The terms “crypto assets” and “digital assets” are fake constructs used to engineer a case for new and unnecessary law. Bitcoin has perfect clarity at every stage; it is trivially easy to prove who owns what, and any company that won’t provide that proof should not be used. Kraken is a good example, once again.

It is illogical to claim that there is such a thing as a “coin owner” who gets a nasty surprise when they discover, “they do not own the coins”. The only way to own Bitcoin is to personally control the private keys. If you don’t own the private keys, you are not a “coin owner”…you are on the other side (the wrong side) of a contractual agreement. People who don’t understand how Bitcoin works freely use “coin owner” to mean the number shown on a screen against your name.

That is not coin ownership at all, and it’s shocking that people trying to manufacture Bitcoin touching law can’t make the distinction between owning Bitcoin and an image on a screen.

Appeal to Authority

It is absurd to desire that the SEC (which only has jurisdiction in the USA) should “clarify that a blockchain itself can be a custodian”. Databases are not custodians, they are records of data. Bitcoin’s database is not a person either. A custodian is “a person who has responsibility for taking care of or protecting something.”

Bitcoin is not a legal person, neither is it responsible for anything. These facts matter when you’re trying to talk about Bitcoin, and once again, the class that does this damaging work of trying to create new legislation is fast and loose with the facts and their English, all in the bad service of trying to corrupt the market and curtail its natural development.

Game Over

The entire idea of creating legislation to usher in “the big boys” or the “institutional investors” is a giant Straw Man built on a profound misunderstanding of what Bitcoin is and how it works. This is clear by the insane and laughable suggestion that the SEC should rule that “a blockchain is a custodian”. There are, however, reasons to be positive about the future.

There are many jurisdictions on earth, all vying for entrepreneurs to enter and build global scale businesses. These builders will look at jurisdictions that allow random strangers to force arbitrary and irrational Straw Man / Appeal to Fear rules on on their market, and then explicitly exclude these places when they fail to work by attracting investment and creating jobs.

We’ve already seen this in the case of Hong Kong and Jersey, where the administrations are taking a hands off approach. People are moving to those jurisdictions and not to places where unethical busybodies are using Straw Men to control business.

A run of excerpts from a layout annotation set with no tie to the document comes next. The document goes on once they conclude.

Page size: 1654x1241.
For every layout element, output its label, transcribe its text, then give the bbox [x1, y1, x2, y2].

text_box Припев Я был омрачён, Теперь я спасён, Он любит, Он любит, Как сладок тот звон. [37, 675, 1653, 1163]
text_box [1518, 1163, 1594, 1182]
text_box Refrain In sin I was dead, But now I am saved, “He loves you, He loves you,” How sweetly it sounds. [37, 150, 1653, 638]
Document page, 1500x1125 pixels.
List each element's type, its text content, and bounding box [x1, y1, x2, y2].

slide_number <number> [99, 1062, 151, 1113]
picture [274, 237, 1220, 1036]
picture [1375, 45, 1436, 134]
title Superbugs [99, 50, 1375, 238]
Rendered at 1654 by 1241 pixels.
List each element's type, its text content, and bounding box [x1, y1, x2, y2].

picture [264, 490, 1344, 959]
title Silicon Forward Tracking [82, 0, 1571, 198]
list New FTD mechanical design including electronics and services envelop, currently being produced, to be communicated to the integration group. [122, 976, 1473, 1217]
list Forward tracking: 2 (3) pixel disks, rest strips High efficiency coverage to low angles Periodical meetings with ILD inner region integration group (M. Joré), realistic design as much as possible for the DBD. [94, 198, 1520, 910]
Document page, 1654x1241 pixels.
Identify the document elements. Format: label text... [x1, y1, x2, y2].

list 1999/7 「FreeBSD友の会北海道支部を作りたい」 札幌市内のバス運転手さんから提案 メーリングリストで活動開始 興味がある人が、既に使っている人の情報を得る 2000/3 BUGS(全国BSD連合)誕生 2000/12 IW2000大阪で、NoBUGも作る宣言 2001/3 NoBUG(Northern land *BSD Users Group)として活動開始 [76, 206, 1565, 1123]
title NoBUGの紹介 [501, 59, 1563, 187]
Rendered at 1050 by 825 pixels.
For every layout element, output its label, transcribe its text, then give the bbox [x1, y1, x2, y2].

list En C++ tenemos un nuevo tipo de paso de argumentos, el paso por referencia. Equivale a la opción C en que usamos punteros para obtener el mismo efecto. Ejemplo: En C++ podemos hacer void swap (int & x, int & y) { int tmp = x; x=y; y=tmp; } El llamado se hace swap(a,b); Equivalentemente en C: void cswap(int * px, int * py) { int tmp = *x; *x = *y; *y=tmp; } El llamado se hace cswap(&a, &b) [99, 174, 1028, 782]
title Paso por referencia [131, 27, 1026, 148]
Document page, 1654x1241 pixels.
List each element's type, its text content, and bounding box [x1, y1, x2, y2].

Bitcoin is going to thrive because software developers are writing tools. They are ignoring nonsense like this and moving to the best jurisdictions to get things done. Some of them are not using any jurisdiction at all; that is true of the Bitcoin reference client.

This is where the most interesting work and startups are happening; they are avoiding the “help” of people with no personal stake in Bitcoin or its success, whose enthusiastic misreading of the subject will cause a disaster in the jurisdiction where they ”succeed”. We’ve already seen this in New York, where many of these same arguments were used to give birth to the repellent BitLicense.

It seems that lesson was not learned.

Bitcoin is a long term project. It will take many years to fully design, deploy and establish all the products and services that will be built on it. Observers with myopia can only see the near view; a few feet out is blurry to them, and the horizon may as well not exist at all, never mind ten years in the future. Myopics should not be allowed to distort the path to Bitcoin adoption. They will not, and they will ultimately fail.

Thankfully the world is very big. People will continue to develop and deploy services, and nothing that anyone does in a singe jurisdiction can stop it. All it will mean is that other jurisdictions will benefit, while you bask in your ill gotten, anti-American and absurd near horizon myopic “certainty”.